C’est l’heure de l’apéro, la troupe vient de quitter la salle du petit Louvre pour leur avant-dernière représentation. Sous le soleil d’Avignon le mistral tempère la chaleur en cette fin d’après midi, et  comme à leur habitude, en terrasse place Crillon, les huit accolites débriefent. "Ils étaient 11 dans la salle ce soir" lache grimaçant David Ruellan, comédien et metteur en scène . "Dur, dur" en cette dernière semaine, les festivaliers ont quelque peu déserté les lieux. "Au début ils s’arrachaient les tracts, ils venaient les chercher dans nos mains" explique un membre de la troupe.

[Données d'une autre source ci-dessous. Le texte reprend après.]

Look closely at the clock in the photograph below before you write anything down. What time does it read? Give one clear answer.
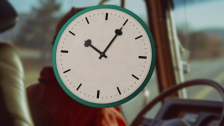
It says 10:05
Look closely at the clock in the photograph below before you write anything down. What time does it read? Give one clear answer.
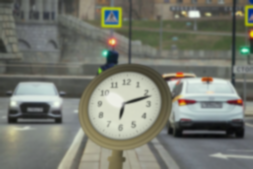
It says 6:12
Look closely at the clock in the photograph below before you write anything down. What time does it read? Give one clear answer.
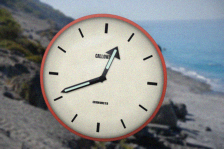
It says 12:41
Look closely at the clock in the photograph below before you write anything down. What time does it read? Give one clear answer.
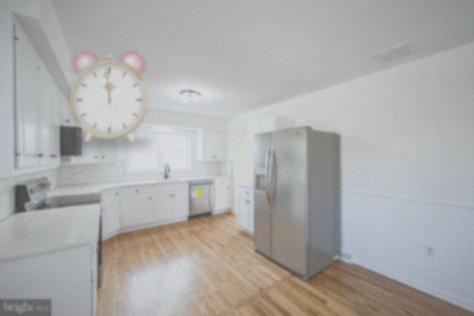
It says 11:59
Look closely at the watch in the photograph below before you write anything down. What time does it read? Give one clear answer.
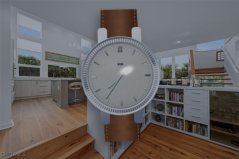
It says 7:36
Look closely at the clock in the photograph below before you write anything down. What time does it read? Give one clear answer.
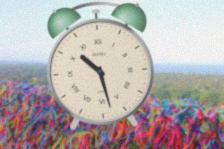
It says 10:28
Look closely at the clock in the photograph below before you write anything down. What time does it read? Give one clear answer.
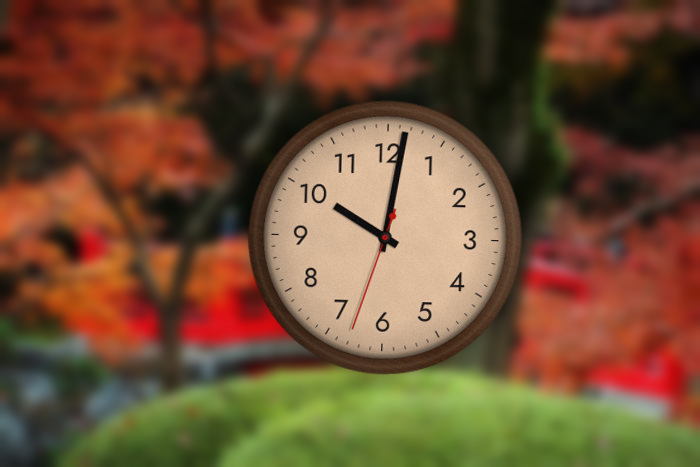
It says 10:01:33
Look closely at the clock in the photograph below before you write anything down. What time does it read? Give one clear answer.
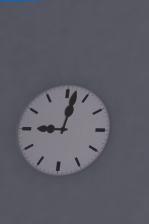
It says 9:02
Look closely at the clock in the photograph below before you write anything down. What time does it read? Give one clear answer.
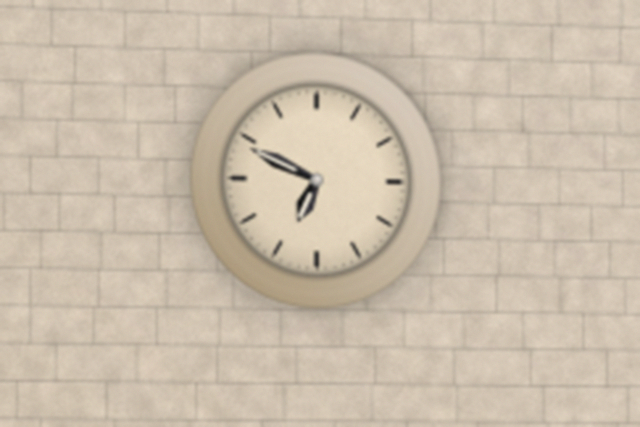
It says 6:49
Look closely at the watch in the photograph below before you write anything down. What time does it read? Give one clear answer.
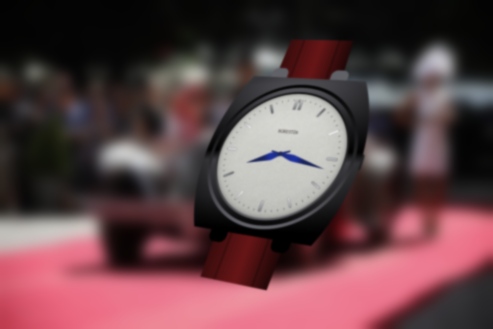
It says 8:17
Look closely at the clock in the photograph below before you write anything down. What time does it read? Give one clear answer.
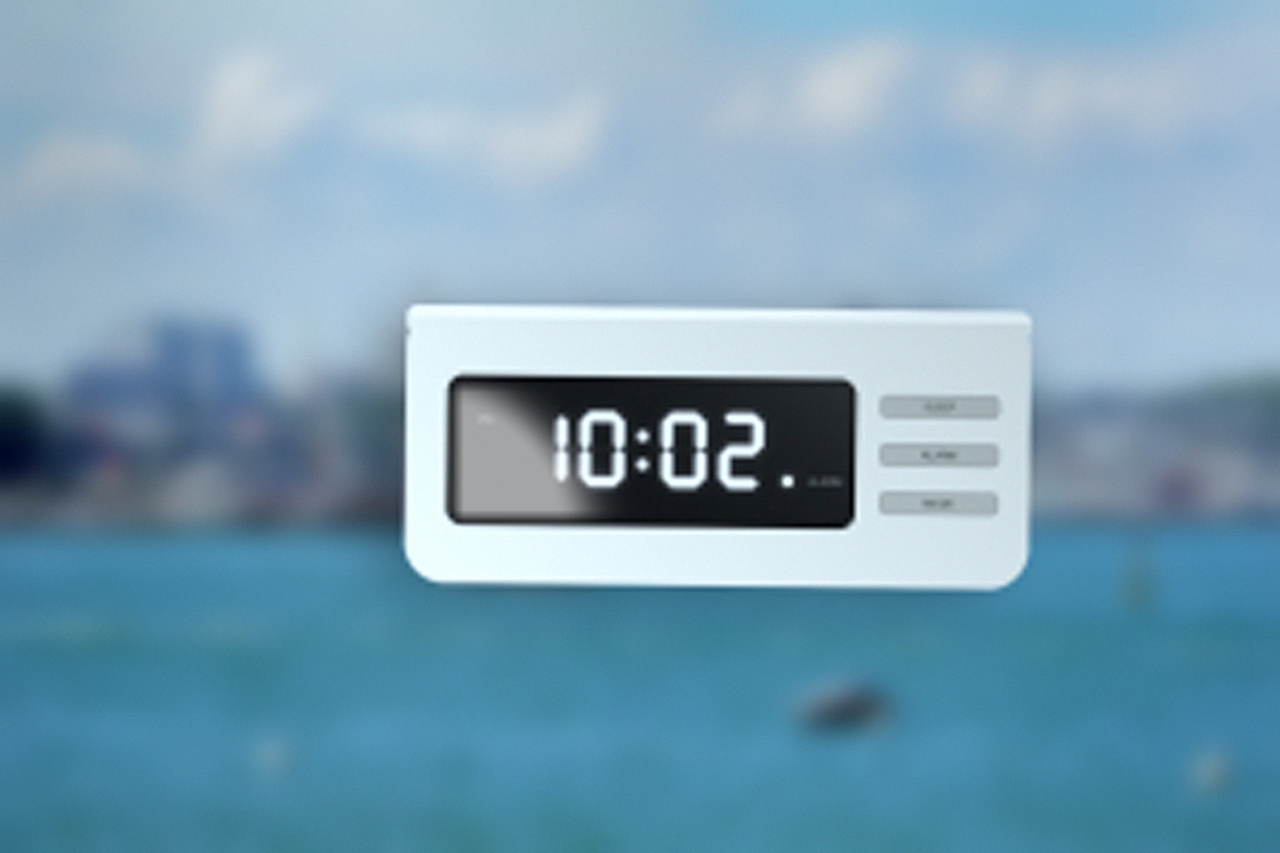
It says 10:02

Il faut dire que lors des deux premières semaines, Nous Sommes de Celles affichait presque complet, remplissant à quelques sièges près, la petite salle de 80 places.

"On se fait même inviter chez les spectateurs"

Une affluence en berne, loin de démoraliser les Argenteuillais: "c’est le seul endroit où l’on peut rencontrer la France entière" explique David Ruellan, ajoutant "ici on a un vrai retour, plus qu’à Paris, on se fait même inviter chez les spectateurs". Mais en cette fin de festival c’est aussi la fatigue qui se fait sentir, et la question financière. Car 25 représentations à Avignon
"ça coute très  cher", une vitrine de près de 40 000€  financée à la débrouille, entre subventions publiques et coups de pouce privés. "Ca cimente la dynamique de création", constate Katia Redier, et d’affirmer: "c’est aussi ici qu’on apprend son métier".

Malgré une oeuvre de qualité et une bonne pub, les petits nouveaux d’Avignon n’ont pas décroché beaucoup de signatures des programmateurs. Une date seulement signée sur place par une programmatrice du Gard. Mais selon leur expérience de l’année passée "les achats se négocient après", entre septembre et décembre. Pour son deuxième festival, Baba Yaga ne repart pas complètement bredouille. Aujourd’hui leur rapport à Avignon a changé, et  la "peur de la grande foire" a disparu. La troupe projette même de jouer un nouveau spectacle pour 2011.